He does have to contend with the dynamic climate which is often “too wet, too humid, too cold, or too hot, depending on the season.”  It is an ongoing process to figure out which grape varietals will work best over the long term. Cullari especially enjoys making dry reds using traditional European methods — those are the wines he loves to drink.

“I think a strength of our winery is my experience as a wine drinker, and my ability to predict what our customers will like,” he says. “We actually started off making mostly dry wines, but in Pennsylvania, most of my customers like sweet or semi-sweet wines. I learned very quickly that if I was going to survive as a business, I would need to adapt to their tastes. Now we have over 35 different wines, each of which is unique and really covers almost everyone’s taste preferences.”

Gabriel Rubilar, Argentina, Paradocx Vineyard

Argentinian, Gabriel Rubilar, made wine in his home country and in California before arriving at Paradocx Vineyard in Chester County.

“Pennsylvania was a new world for me,” he recalls. “I felt that there were more opportunities here to discover new terroir and set standards. I am passionate about the diversity and the honesty a wine can share with every sip, the story behind each bottle.”

He is a true believer in creating wines that showcase the region’s “unique” strengths — Pennsylvania has “its own personality and characteristics that will add to our wines a different profile, and wines should not be intended to emulate other regions.”

Paradocx Vineyard is owned and operated by the Hoffman and Harris Families (the name is a play on words: the four principals are practicing physicians — “Pair of Docs”). With more than  100 acres of land, the staff grows 14 different varietals, including Chardonnay, Cabernet Sauvignon, Petite Verdot, and Chambourcin.

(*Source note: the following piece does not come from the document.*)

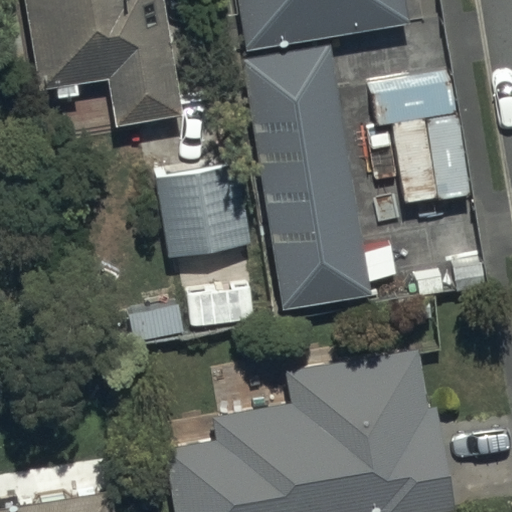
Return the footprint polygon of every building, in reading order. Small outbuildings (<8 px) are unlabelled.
[(23,0),(35,69),(101,59),(108,101),(175,90),(160,0),(23,0)] [(385,0),(236,0),(241,25),(385,0)] [(363,272),(321,22),(232,38),(274,287),(363,272)] [(232,145),(151,159),(167,253),(248,239),(232,145)] [(162,423),(174,511),(402,511),(448,506),(431,381),(423,382),(417,334),(286,352),(290,381),(208,393),(211,416),(162,423)] [(111,511),(105,469),(0,485),(0,511),(111,511)]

Rubilar has a couple favorites, including Viva La Rosa, a dry rosé, and Leverage Reserve, a blend of Cabernet Sauvignon, Merlot, and Petite Verdot, aged in French and American oak barrels for 13 months.

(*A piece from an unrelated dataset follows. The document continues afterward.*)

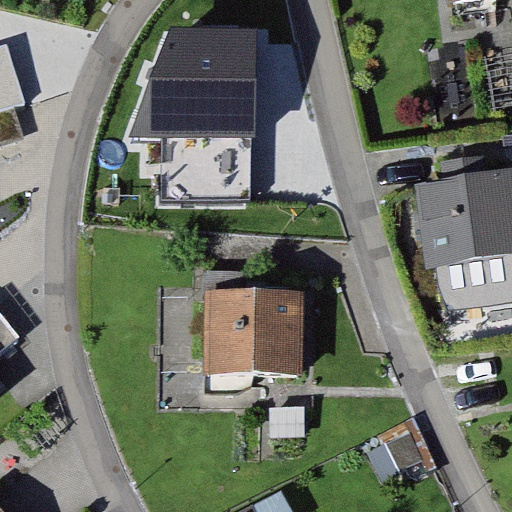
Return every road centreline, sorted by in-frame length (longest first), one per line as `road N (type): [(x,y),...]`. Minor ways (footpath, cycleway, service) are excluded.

Davide Creato, Italy, Penns Wood Winery

“I became interested in winemaking as a child,” recalls Davide Creato. “My father and I planted a vineyard at our property in Abruzzo [Italy]. He and I started making wine together and my passion grew from there.”

Creato was working for a winery in his home region of Abruzzo when he met Gino Razzi, the owner of Penns Wood Winery in Chadds Ford. He initially planned to spend a year in Pennsylvania, expanding his knowledge of wine and viticulture, but life intervened: He met his wife and decided to stay.

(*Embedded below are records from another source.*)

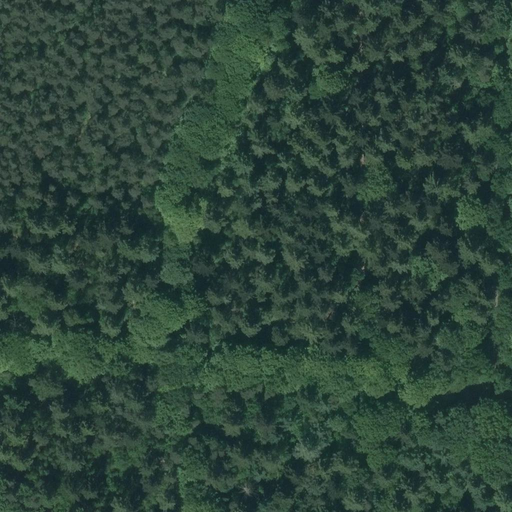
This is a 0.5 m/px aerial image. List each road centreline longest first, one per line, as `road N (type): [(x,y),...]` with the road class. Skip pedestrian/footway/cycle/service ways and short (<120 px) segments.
road 1 (unknown): [(363,0),(357,331),(211,306),(111,313),(0,285)]
road 2 (track): [(241,0),(179,182),(165,306),(162,417),(193,511)]
road 3 (unclassified): [(0,340),(380,371),(438,348),(490,347)]
road 4 (tertiary): [(511,249),(509,0)]
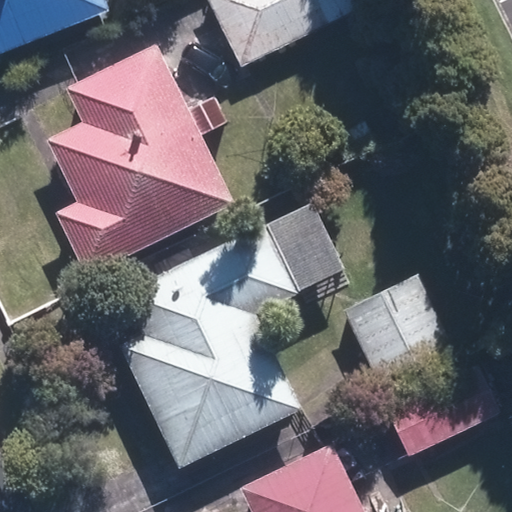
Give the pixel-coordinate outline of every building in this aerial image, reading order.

The vineyard specializes in Chardonnay, Viognier, and Sauvignon Blanc; and when it comes to reds, the top varietals are Cabernet Franc and Merlot.

“Cabernet Sauvignon and Pinot Noir are harder to grow and take care of, but yield extraordinary fruit,” he adds. “We have different programs, from ready-to-drink wines that are available just a few weeks after harvest to others that wait up to three years before being released. People seek out our wines because we have become known for producing ultra-premium wines from estate-grown grapes. We are a small team of incredibly hard working people that put forth a lot of effort, time, knowledge, and love that brings high-quality value to every single glass.”


Joe Maxian, Slovakia, Sand Castle Winery

When Joe Maxian was growing up in Bratislava, Slovakia, he was surrounded by wine. His home region hosted vineyards since well before the Roman era, his father was an amateur winemaker, and his uncle owned a winery and restaurant. But when a cousin in Bucks County invited him to Pennsylvania, he leapt at the chance to forge a new path.

“European wineries have been in existence for centuries and have a proven record of growing the varietals, harvest and wine making,” he says. “On the East Coast of the U.S., we are writing our own history for the future generations.”

Maxian landed at Sand Castle Winery in Tinicum Township. The vineyard is perched on a hilltop overlooking the Delaware River, an ideal spot with rocky soil and high moisture. He finds the dynamic Pennsylvania climate to be both a challenge and an opportunity.

“[The state] has a quite variable geology and temperature span, so it offers ideal conditions for many varietals of grapes,” he explains. “We can grow cold climate grapes like Riesling and warmer climate grapes like Cabernet Franc or Sauvignon.”

“High mineral complexity of our grapes allows the wines to be aged for several years in our underground wine cellar before bottling,” he continues. “This results in soft taste with a powerful finish in whites as well as reds.”